Olmstad - Gränna 17 km
We beginnen vandaag in onversneden mooi weer. We lopen over heerlijke landwegen tussen de houten huizen en nemen de eerste pauze in een stukje grasland vol margrieten en boterbloemen. Dan lopen we door een bos naar de oever van Vättern. De oever bestaat uit groene kliffen. Het pad gaat op en neer over rotsen en stukjes eenmanspad. Het is er prachtig, met zicht op het meer en mooie begroeiing. De voortgang is wel langzaam en Gea heeft last van haar voeten, maar het weerhoudt haar niet van het genieten.
Daarna meer landwegen met mooie houten huizen. Zonder uitzondering hebben ze een of meerdere appelbomen in de voortuin. Het fruit ligt voor het oprapen. Af en toe proberen we een appeltje, maar ze zijn over het algemeen toch te zuur.
Na een oude watermolen bij een schilderachtige waterval lopen we Gränna in.
Een plaatje van hoofdstraat. Eentje die zo in een aflevering van Pipi Langkous zou passen. Houten winkels in alle kleuren met vrolijke zonweringen en gezellige etalages.
Gränna blijkt bekend te staan om de Polkargris, een rood-witte zuurstok met muntsmaak. De Polkargris werd hier ‘uitgevonden’. Veel toeristische winkeltjes zijn aan de zuurstok en aanpalend snoepgoed gewijd.

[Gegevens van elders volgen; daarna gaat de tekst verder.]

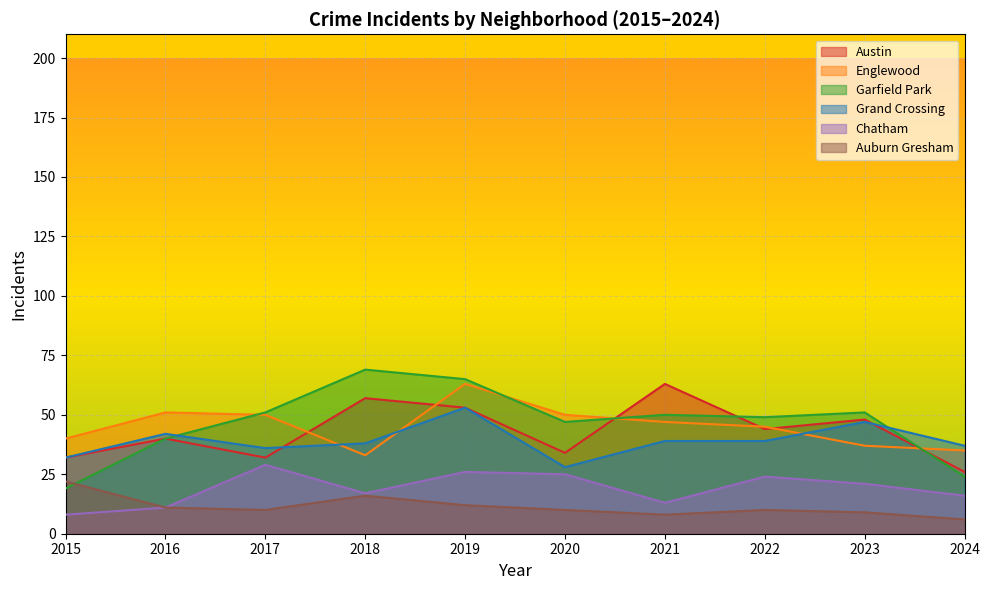

What is the total value across all series at 2017?

208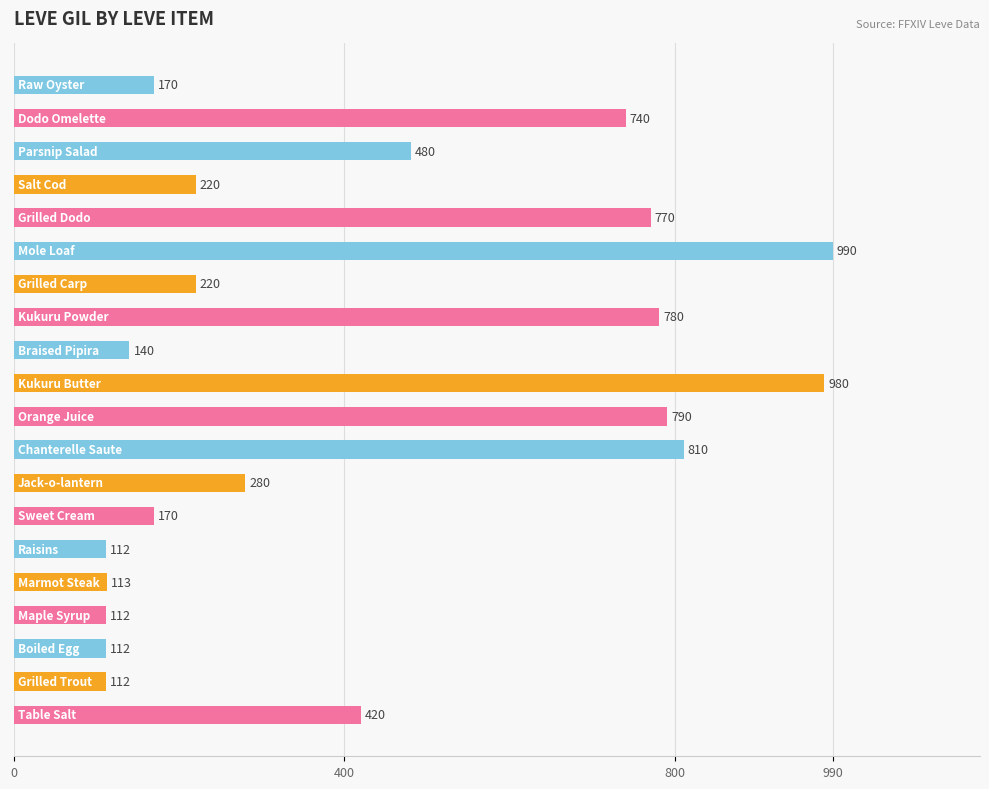

Reading bottom to top, transcribe all the data shown in this chart.

420	112	112	112	113	112	170	280	810	790	980	140	780	220	990	770	220	480	740	170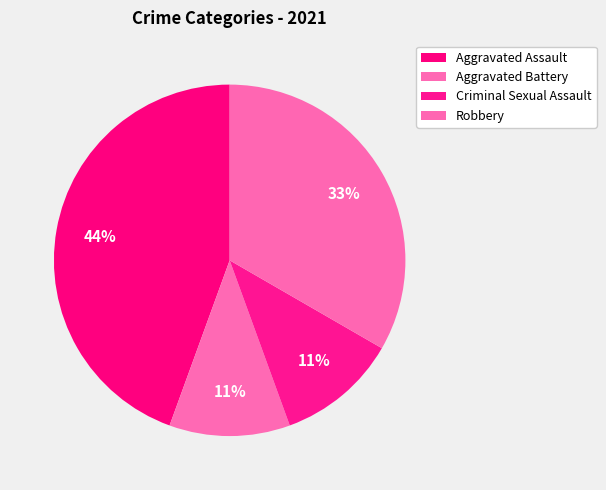

What percentage is NOT represented by Robbery?

66.7%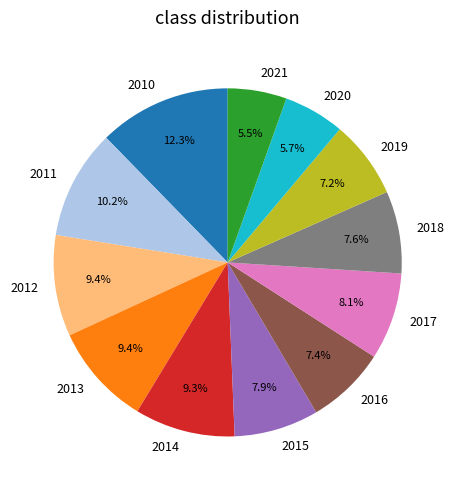

Do 2013 and 2018 together represent more than half of the pie?

No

We overnachten wederom in het parochiehuis. Pal naast de kerk in de hoofdstraat. Heel gezellig. Ondertussen weten we dat er maar enkele tientallen pelgrims per jaar dit pad lopen. We hebben het hele pand voor onszelf. Het gaat weer iets minder goed met Gea's voeten maar ze wil van geen ophouden weten.